Hello ,

I am trying to check the speed on cpu and gpu for linear solver using numpy.solve() and cula.culaDeviceDgesv(). 
when I'm testing the function for about 300 samples the result on gpu is correct.but when I increase the number of samples I have two problem:

1- when increase to 400 and 500 I am getting this error:

numpy array time: 0.030175s
correctness= True

Traceback (most recent call last):
File "/home/jadidi/python-workespace/kernel/linear regression/solver.py", line 78, in 
gpu_result=gpu_solve(k,y)
File "/home/jadidi/python-workespace/kernel/linear regression/solver.py", line 61, in gpu_solve
t=cula.culaDeviceDgesv(n, nrhs, k_gpu.ptr, lda, ipiv_gpu.ptr, y_gpu.ptr, ldb)
File "/usr/local/lib/python2.7/dist-packages/scikits.cuda-0.042-py2.7.egg/scikits/cuda/cula.py", line 489, in culaDeviceDgesv
culaCheckStatus(status)
File "/usr/local/lib/python2.7/dist-packages/scikits.cuda-0.042-py2.7.egg/scikits/cuda/cula.py", line 210, in culaCheckStatus
raise culaExceptionsstatus
scikits.cuda.cula.culaRuntimeError: 4
PyCUDA WARNING: a clean-up operation failed (dead context maybe?)
cuEventDestroy failed: launch failed
PyCUDA WARNING: a clean-up operation failed (dead context maybe?)
cuEventDestroy failed: launch failed

2-when I increase the to 600 there is no error but the result on gpu are incorrect.!!

my code:

https://docs.google.com/document/d/1Owb20-6K_ffRuZH3FX2Vjgp4VD5YsLqXqF5jkWIL_wA/edit

I appreciate any help!

Mohsen

_ _ _

→ **REQUEST 1**
Pull out the entries from their start through the line containing "ンター渋谷」. All rights reserved.", copying each line as it appears, but omit the picture markers.

→ **DATA**

_ _ _

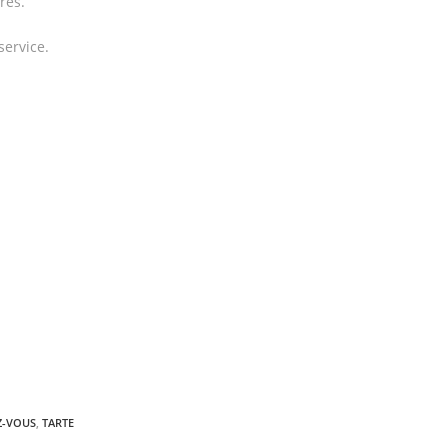
res.
service.
Z-VOUS
,
TARTE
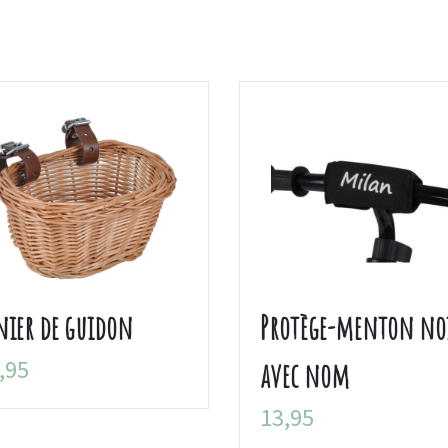
nier de guidon
Protège-menton no
,95
avec nom
13,95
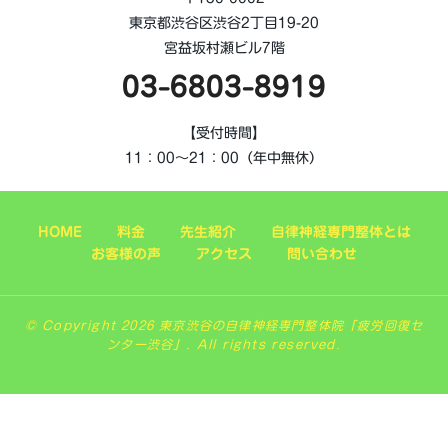
東京都渋谷区渋谷2丁目19-20
宮益坂村瀬ビル7階
03-6803-8919
【受付時間】
11：00～21：00（年中無休）
HOME
料金
先生紹介
自律神経専門整体とは
お客様の声
アクセス
問い合わせ
© Copyright 2026 東京渋谷の自律神経専門整体院「疲労回復セ
ンター渋谷」. All rights reserved.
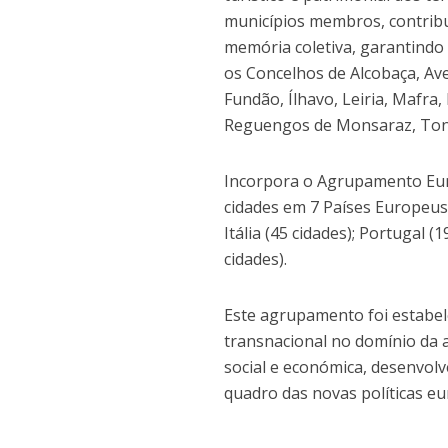
municípios membros, contribu
memória coletiva, garantindo 
os Concelhos de Alcobaça, Ave
Fundão, Ílhavo, Leiria, Mafr
Reguengos de Monsaraz, Tonde
Incorpora o Agrupamento Eur
cidades em 7 Países Europeus: 
Itália (45 cidades); Portugal (
cidades).
Este agrupamento foi estabel
transnacional no domínio da a
social e económica, desenvolv
quadro das novas políticas eur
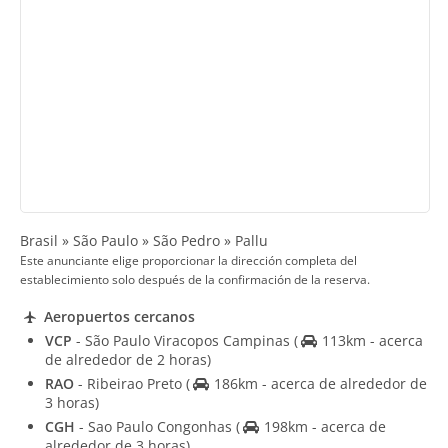
Brasil » São Paulo » São Pedro » Pallu
Este anunciante elige proporcionar la dirección completa del
establecimiento solo después de la confirmación de la reserva.
Aeropuertos cercanos
VCP
- São Paulo Viracopos Campinas
(
113km - acerca
de alrededor de 2 horas)
RAO
- Ribeirao Preto
(
186km - acerca de alrededor de
3 horas)
CGH
- Sao Paulo Congonhas
(
198km - acerca de
alrededor de 3 horas)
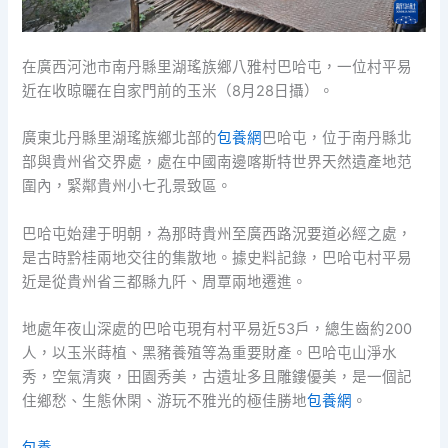
在廣西河池市南丹縣里湖瑤族鄉八雅村巴哈屯，一位村平易
近在收晾曬在自家門前的玉米（8月28日攝）。
廣東北丹縣里湖瑤族鄉北部的
包養網
巴哈屯，位于南丹縣北
部與貴州省交界處，處在中國南邊喀斯特世界天然遺產地范
圍內，緊鄰貴州小七孔景致區。
巴哈屯始建于明朝，為那時貴州至廣西路況要道必經之處，
是古時黔桂兩地交往的集散地。據史料記錄，巴哈屯村平易
近是從貴州省三都縣九阡、周覃兩地遷進。
地處年夜山深處的巴哈屯現有村平易近53戶，總生齒約200
人，以玉米蒔植、黑豬養殖等為重要財產。巴哈屯山淨水
秀，空氣清爽，田園秀美，古遺址多且雕鏤優美，是一個記
住鄉愁、生態休閑、游玩不雅光的極佳勝地
包養網
。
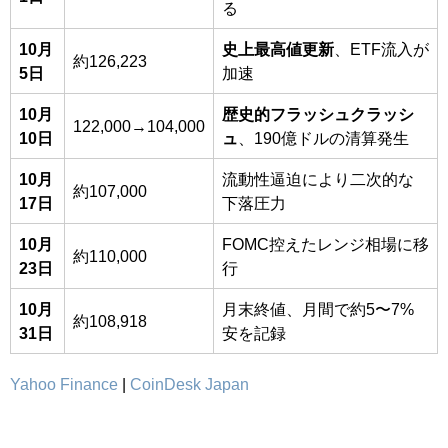
る
10月
史上最高値更新
、ETF流入が
約126,223
5日
加速
10月
歴史的フラッシュクラッシ
122,000→104,000
10日
ュ
、190億ドルの清算発生
10月
流動性逼迫により二次的な
約107,000
17日
下落圧力
10月
FOMC控えたレンジ相場に移
約110,000
23日
行
10月
月末終値、月間で約5〜7%
約108,918
31日
安を記録
Yahoo Finance
|
CoinDesk Japan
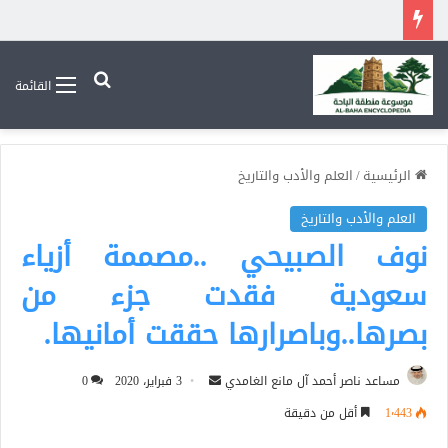
بحث عن
القائمة
الرئيسية
/
العلم والأدب والتاريخ
العلم والأدب والتاريخ
نوف الصبيحي ..مصممة أزياء
سعودية فقدت جزء من
بصرها..وباصرارها حققت أمانيها.
أرسل
مساعد ناصر أحمد آل مانع الغامدي
3 فبراير، 2020
0
بريدا
1٬443
أقل من دقيقة
إلكترونيا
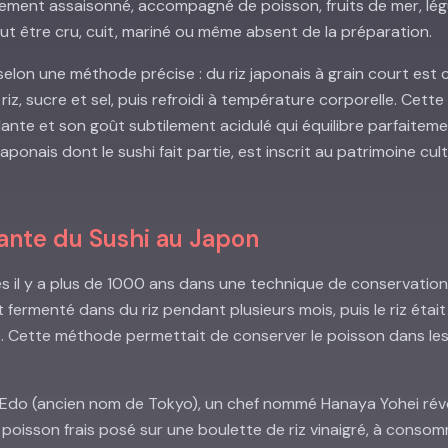
lement assaisonné, accompagné de poisson, fruits de mer, lé
ut être cru, cuit, mariné ou même absent de la préparation.
 selon une méthode précise : du riz japonais à grain court est
riz, sucre et sel, puis refroidi à température corporelle. Cett
ante et son goût subtilement acidulé qui équilibre parfaiteme
re japonais dont le sushi fait partie, est inscrit au patrimoine cu
nante du Sushi au Japon
nes il y a plus de 1000 ans dans une technique de conservatio
t fermenté dans du riz pendant plusieurs mois, puis le riz était
 Cette méthode permettait de conserver le poisson dans les 
 Edo (ancien nom de Tokyo), un chef nommé Hanaya Yohei révo
 poisson frais posé sur une boulette de riz vinaigré, à cons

_ _ _

→ **REQUEST 2**
In the forum post, at what number of samples does the GPU give wrong results without raising an error?

→ **EXERCISE SOLUTION 1**
res.
service.
Z-VOUS
,
TARTE
nier de guidon
Protège-menton no
,95
avec nom
13,95
東京都渋谷区渋谷2丁目19-20
宮益坂村瀬ビル7階
03-6803-8919
【受付時間】
11：00～21：00（年中無休）
HOME
料金
先生紹介
自律神経専門整体とは
お客様の声
アクセス
問い合わせ
© Copyright 2026 東京渋谷の自律神経専門整体院「疲労回復セ
ンター渋谷」. All rights reserved.

→ **EXERCISE SOLUTION 2**
600 samples.